MEB’de
Taciz ve Tecavüz…
Atalay
Girgin*
Birçok kurumda olduğu gibi, MEB’de de toplumsal çözülme ve kültürel çürümenin her türden olumsuz tezahürünü içselleştirmiş bir anlayış egemendir. Yıllar içinde kökleşen ve bünyeyi saran bu anlayış, hangi cenahtan olursa olsun birçok kişiyi sarmalına alıp kendisine eklemleyerek başat hale gelmiştir.
Bundan
dolayıdır ki bu anlayış mensupları için, MEB’de taciz ve tecavüz (eğer olay
basının ve kamuoyunun gündemine düşmemişse) vaka-i adliyeden bile sayılmaz. Savcılar
olayı duyar duymaz kendiliğinden harekete geçmedikleri sürece, sorun kolay
kolay adliyeye yansıtılmaz. Yani, istisnalar hariç, “kol kırılır yen içinde
kalır” mantığı işler.
Şikâyetçi,
sorunu yargıya taşımadığı sürece sorun ya idari soruşturma sürecinde kapatılır
ya da teklif edilen cezaların disiplin kurullarında bir alt dereceye düşürülmesiyle
hitama erdirilir. Hele de adına taciz denilen cinsel istismarın ya da tecavüzün
faili amirler-yöneticiler katına ve malum çevreye mensupsa…
Öte
yandan, cinsel istismar, taciz ve tecavüz olaylarında, “görevi suistimal eden”;
buna göz yuman ya da bilinçli bir biçimde, olayın faili olan amirlerini korumak
için gerçeğe aykırı beyanda bulunan, yani yalan söyleyenler hakkında ise bu yalanları
açığa çıktığında bile herhangi bir işlem yapılmaz. Hatta bunlar ödüllendirilircesine
kariyer basamaklarında yükselirler. Daha doğrusu yükseltilirler.

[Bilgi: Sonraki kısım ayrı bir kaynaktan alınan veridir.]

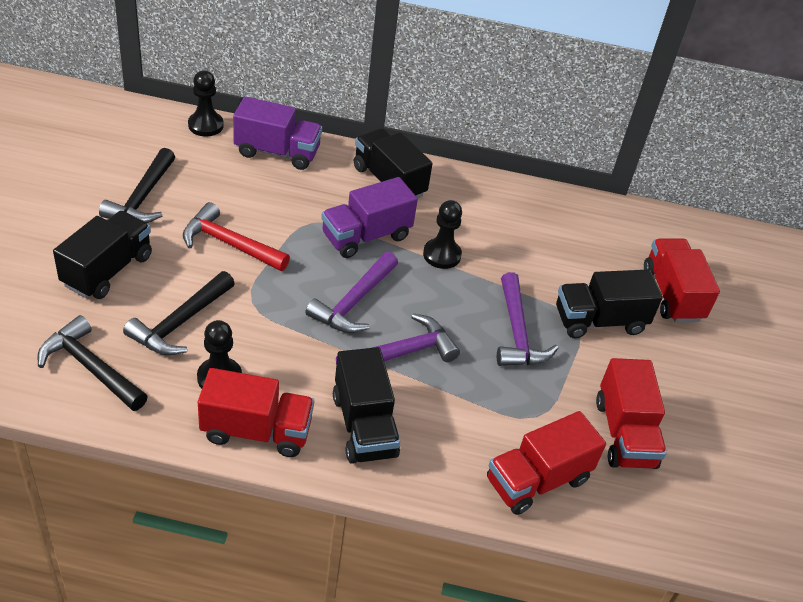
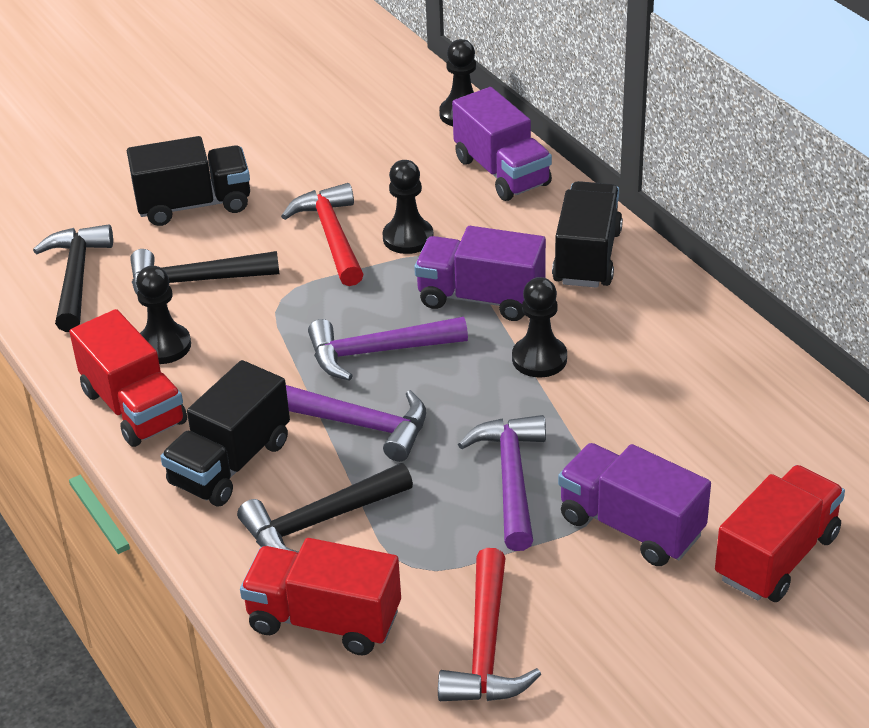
camera: 55 degrees right, 5 degrees down
(142, 198) = (308, 156): black hammer -> black hammer (319, 521)
(277, 221) = (408, 238): none -> black pawn
(517, 332) = (511, 479): purple hammer -> purple hammer turned 135 degrees clockwise
(599, 321) = (630, 526): black truck -> purple truck
(625, 433) = (485, 647): red truck -> red hammer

Tacizciyi Müdür Olarak Atayanlar
Verdikleri kararlar ve yaptıkları atamalarla öğrencilerin cinsel taciz ve tecavüzlerine yol açan, zemin hazırlayan yöneticilere ilişkin, üst makamlarca kendiliğinden bir inceleme ve soruşturma gerçekleştirilmez. Bilmezlikten, görmezlikten gelinir. Örneğin; cinsel tacizden ceza almış, hatta hakkında cinsel tacizden adli hüküm verilmiş kişileri bile idareciliğe atadıkları bilindiği halde bunlara ilişkin işlem yapılmaz. Ki bunlardan biri hâlâ MEB’de Daire Başkanlığı koltuğunda oturmaktadır.